==== Excerpt provided ====
SAN FRANCISCO -- Intel Tuesday launched a broad-based mobile initiative it says could forever change the way the industry thinks about the Internet.

The Santa Clara, Calif.-based chip making giant gathered a swarm of top-tier software vendors here for the official debut of its Mobilized Software Initiative (MSI). The program is a collaboration between the computing and communications industries. The idea is to help companies create applications that keep working productively, regardless of network connection status.

Similar in the way Intel approached PC vendors in the 80s to make sure everyone standardized their products, the company is again working with software developers, IT managers, and solution providers with the tools and services they need to plan, design, and build the next generation of mobile and wireless applications. The concept was highlighted during this past September's Intel Developers Forum.

Intel Chief Strategist Christopher Thomas, who back in 1997 first wrote about what he calls the "mobility inflection point," says the industry is "on the cusp of a major change."

"I liken this movement to how our industry was back in 1984 and 1985, when the Cobol programmer was king, that is until Lotus 123 came around and people could do more for themselves," Thomas told internetnews.com. "We are living it again with online forms and the browser. Customers are saying, 'I need to do more than what you let me do'. We have gone back to a centralized architecture and that is not good. What is different now is that we are taking the next step forward with more of a service-oriented architecture. This addresses documents as applications. People won't have to wait for HTML to load in and they won't have to wait for the Web developers to do the work for them. They can do it themselves."

Thomas says Intel's role will be to provide the silicon through its Pentium, XScale and IXA network processors as well as their chipsets. The company is also providing development and testing tools as well as solution blueprints and programs with ISVs, Sis and OEMs.

But as the company's key evangelist, Thomas says the idea of a mobility inflection point would never have gotten off the ground were it not for the timely development of two technologies: XML and Wi-Fi.

"This liberation of XML targeted at the mobile community is absolutely amazing," he said. "Because of that, what is hosted in the next generation are Web services. Similarly, Wi-Fi has given us a major boost and now we have great momentum with our customers. For example, we had a prototype of a FedEx mobilized solution back in 1997. At the time they told us that their culture wasn't ready for it. Now in 2003, it's a key part of their business. The nice thing now is that IT gets it when we talk to them about moving them over to Wi-Fi. It's like in 1996, when the question was not 'if' but 'when' you were going to go to the Web."

Intel has extremely broad industry support including big names like Microsoft, IBM, Hewlett-Packard, Sun, Adobe and Macromedia on its side. The coalition also includes smaller key players like AvantGo, Tailwind, Dreamfactory, InfoPath, IONA and Sandhill.

Intel says the emerging application architectures include eForms or documents that are the user interface and not the end result of one; offline portals that make content available offline through structured downloads; and database synchronization, which use "mini-database apps.
==== Data provided ====
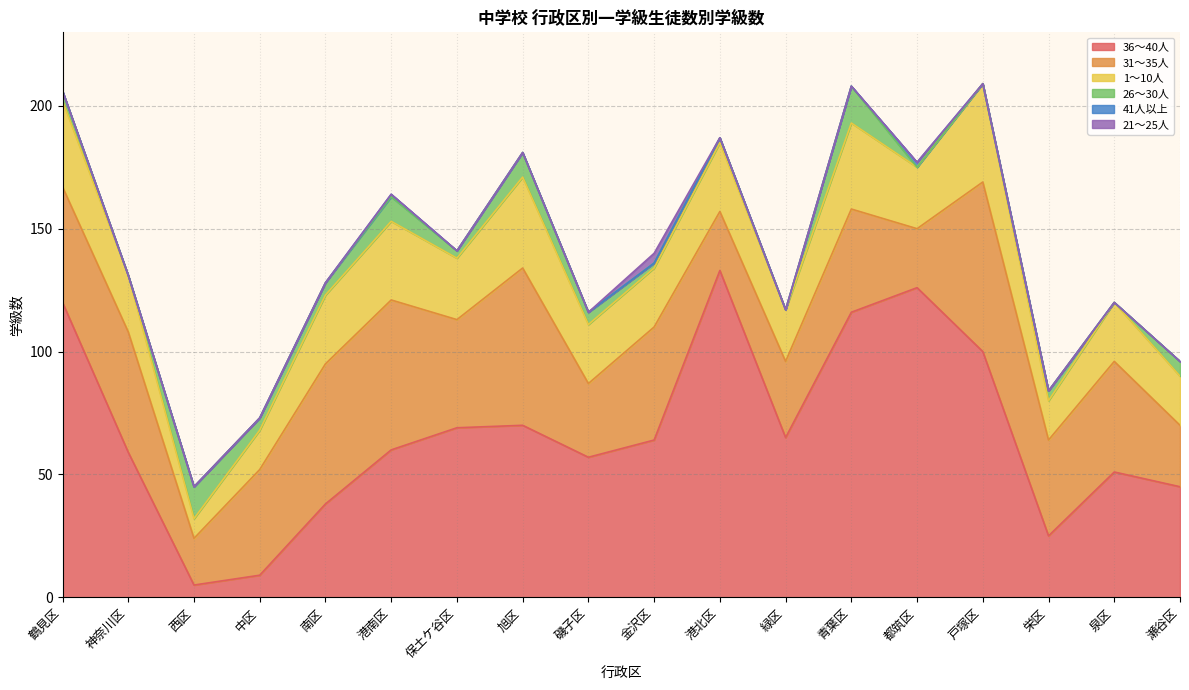

What is the difference between the second highest and minimum values in the 1～10人 series?

29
====
[What the exercise asks]
In the article about Intel's Mobilized Software Initiative, which two technologies does Christopher Thomas say were needed for the mobility inflection point to get off the ground?

[Result of this exercise]
XML and Wi-Fi.